Problem details: Summarize the passage on venture capital below in two sentences.

Reading passage:
◆ ◆ ◆ ◆

A venture capitalist invests in your company for a specified period of time (typically five years or less) with the expectation that at the end of that time, he or she gets the investment back plus a substantial return, in the neighborhood of 50 percent or more. The amount of return is a function of the risk associated with your venture. In the early stages, the risk is high, so the venture capitalist wants a higher return. Later, when your business has proven itself and you’re looking for second-round financing, the risk is less, so you have more clout in your negotiations.

The venture capitalist also probably wants a seat on your board of directors — a say in business strategy and policy.

Approving your plan

The first thing venture capitalists do is scrutinize your business plan, particularly to see whether you have a strong management team consisting of people experienced in your industry and committed to the launch of this venture. Then they look at your product and market to ensure the opportunity you’ve defined is substantial and worth their effort and the risk they’re taking. If you have a unique product that is protected through patents, you have an important barrier to competitors that is attractive to the venture capitalists, who also look at the market to ensure a significant potential for growth — that’s where they make their money, from the growth in value of your business.

If the venture capitalists like what they see, they’ll probably call for a meeting at which you may be asked to present your plan. They want to confirm that your team is everything you say it is. The venture capitalists may or may not discuss initial terms for an agreement at the meeting. It is likely they’ll wait until they’ve exercised due diligence.

Doing due diligence

If you’ve made it past the meeting stage, and the venture capitalists feel positive about your concept, it’s time for them to exercise due diligence, meaning they thoroughly check out your team and your business concept (or business, as the case may be). Once they’re satisfied that you check out, they’ll draw up legal documents detailing the terms of the investment. But don’t hold your breath waiting. Some venture capitalists wait until they know they have a good investment opportunity before putting together the partnership that actually funds your venture. Others just take a long time to release the money. In any case, you can certainly ask what the next steps are and how long they’ll take.

Tip One more surprise lies in store: It’s unlikely that the money will be released to you in one lump sum. Study your term sheet carefully: It probably states that the money will be released in stages triggered by you achieving certain predefined goals.

◆ ◆ ◆ ◆

Source material:
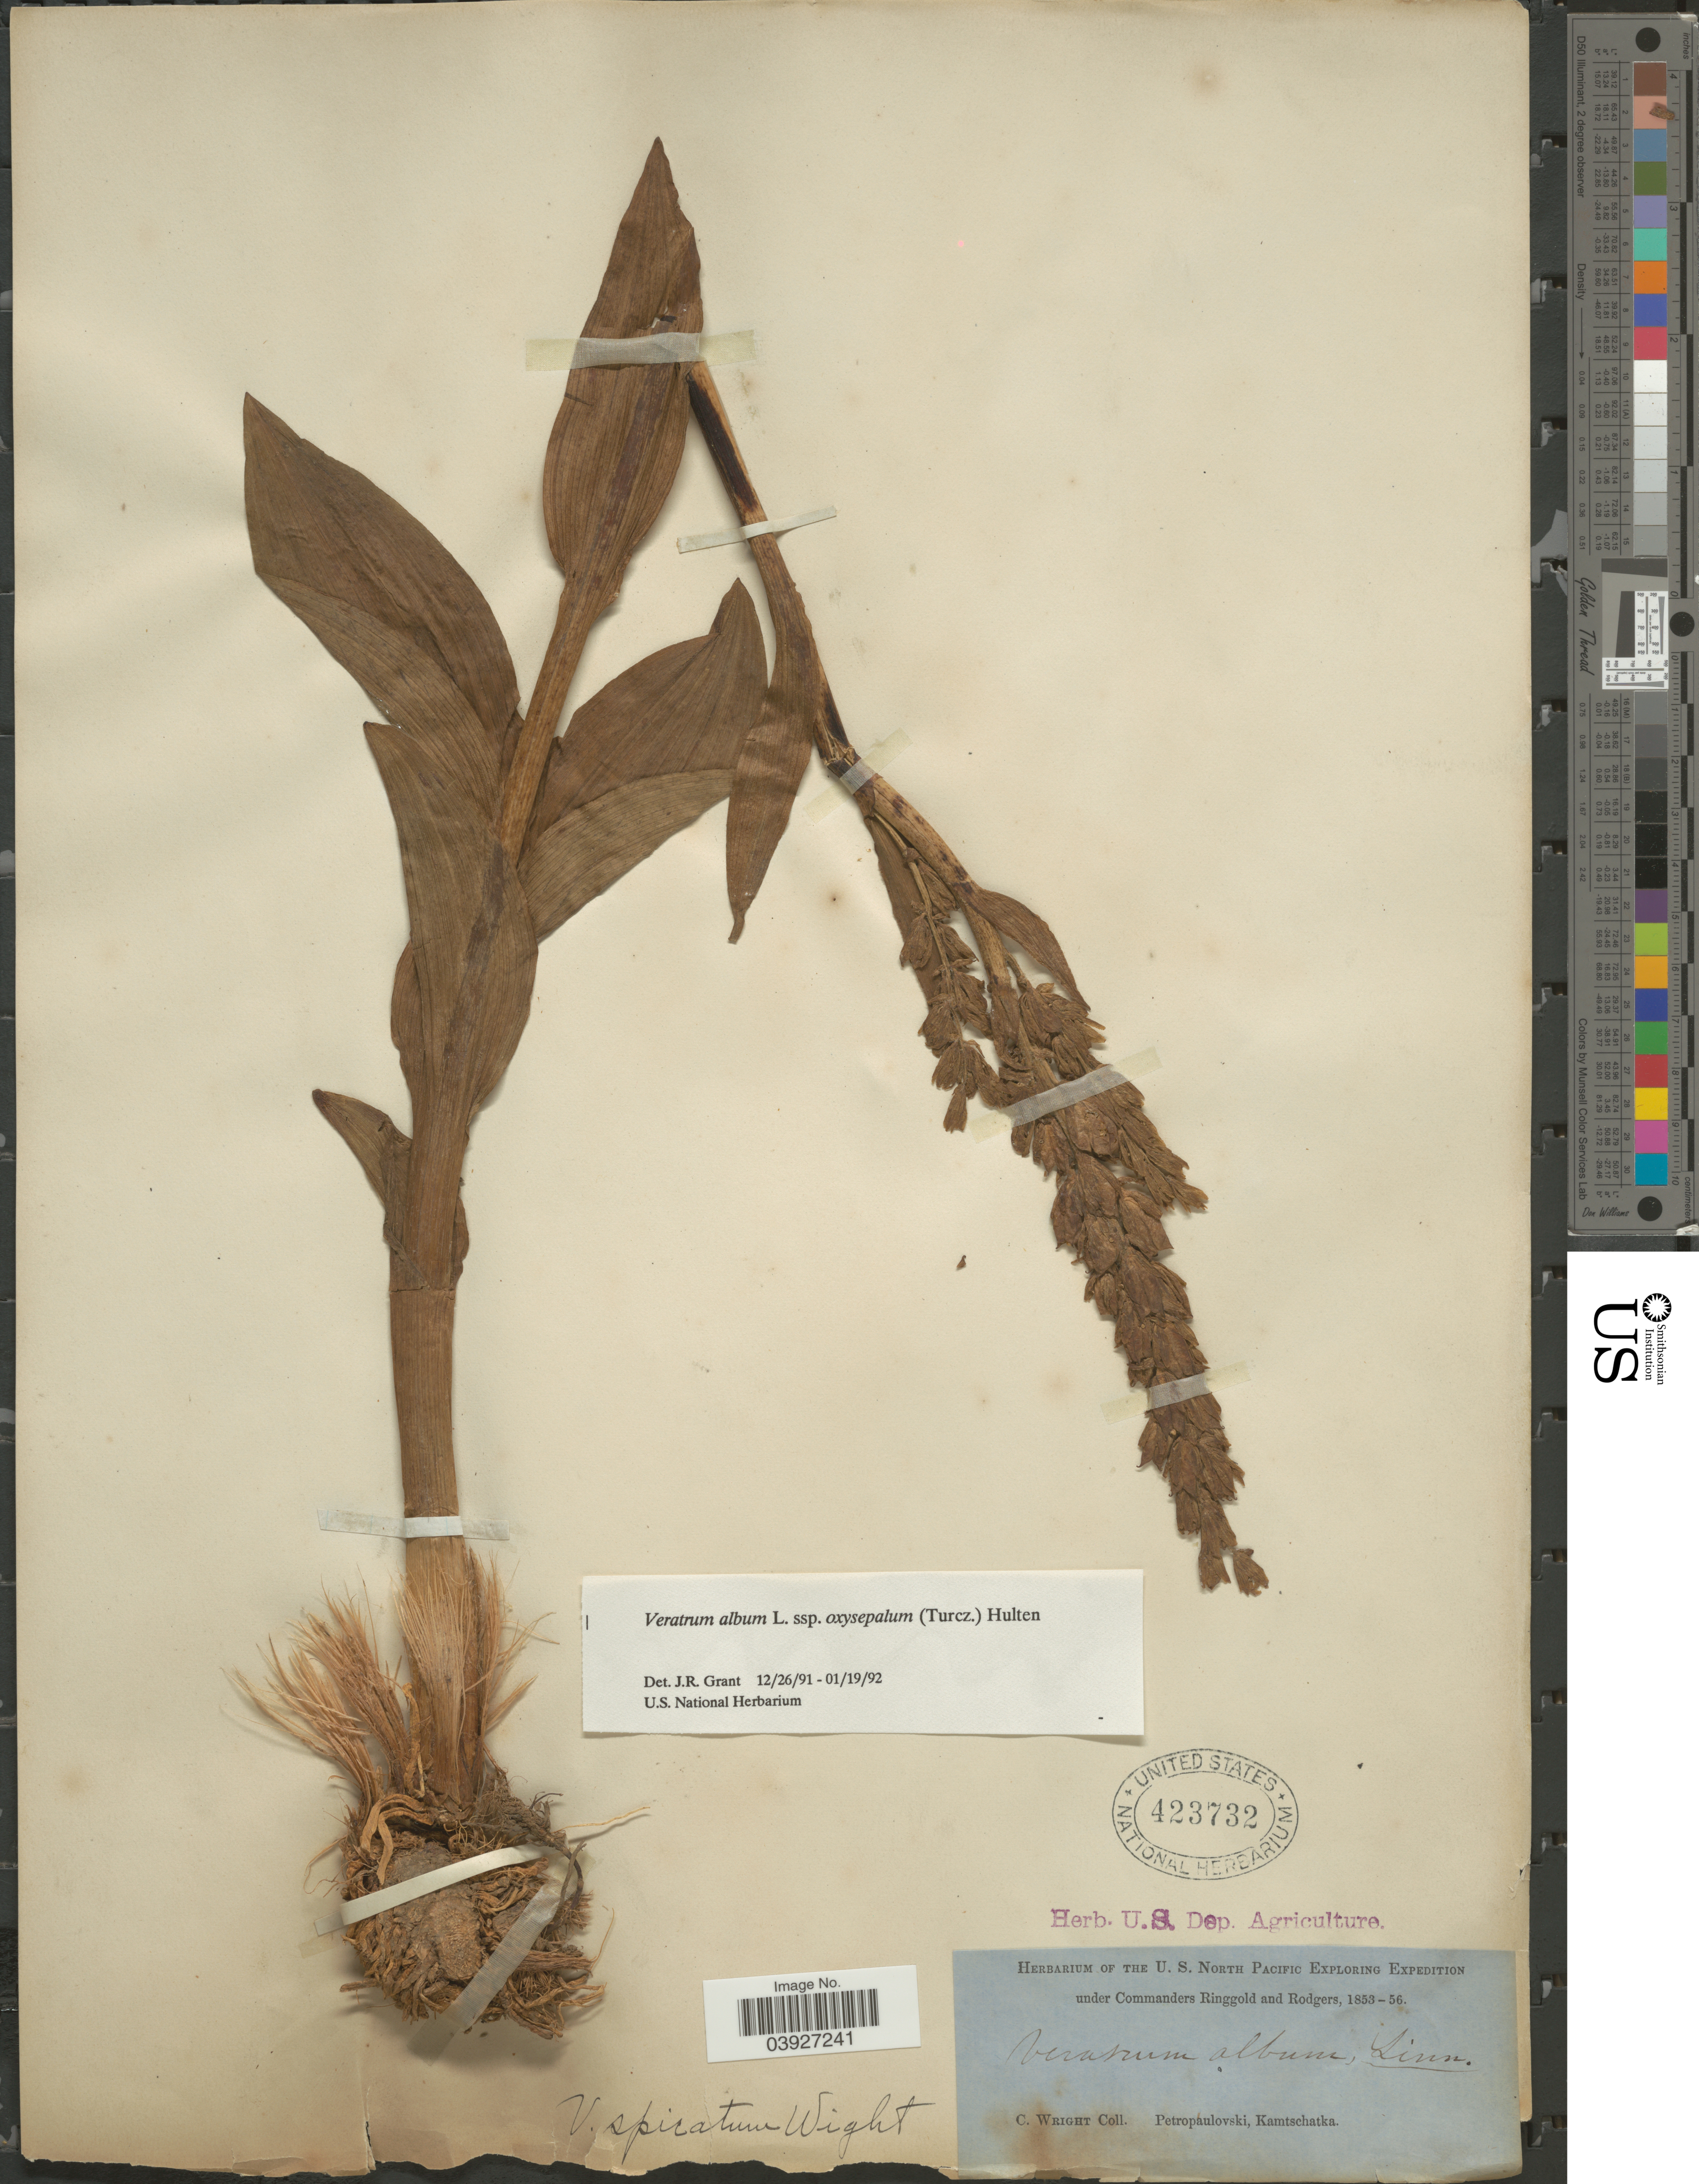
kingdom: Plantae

◆ ◆ ◆ ◆

Response to the task: A venture capitalist invests in a company for a specified period, typically five years or less, expecting the investment back plus a substantial return that is higher when the venture's risk is high, and probably wants a seat on the board of directors. The venture capitalists scrutinize the business plan for a strong management team and a substantial, growing market, may call a meeting, exercise due diligence, and then draw up legal documents, with the money likely released in stages as predefined goals are achieved.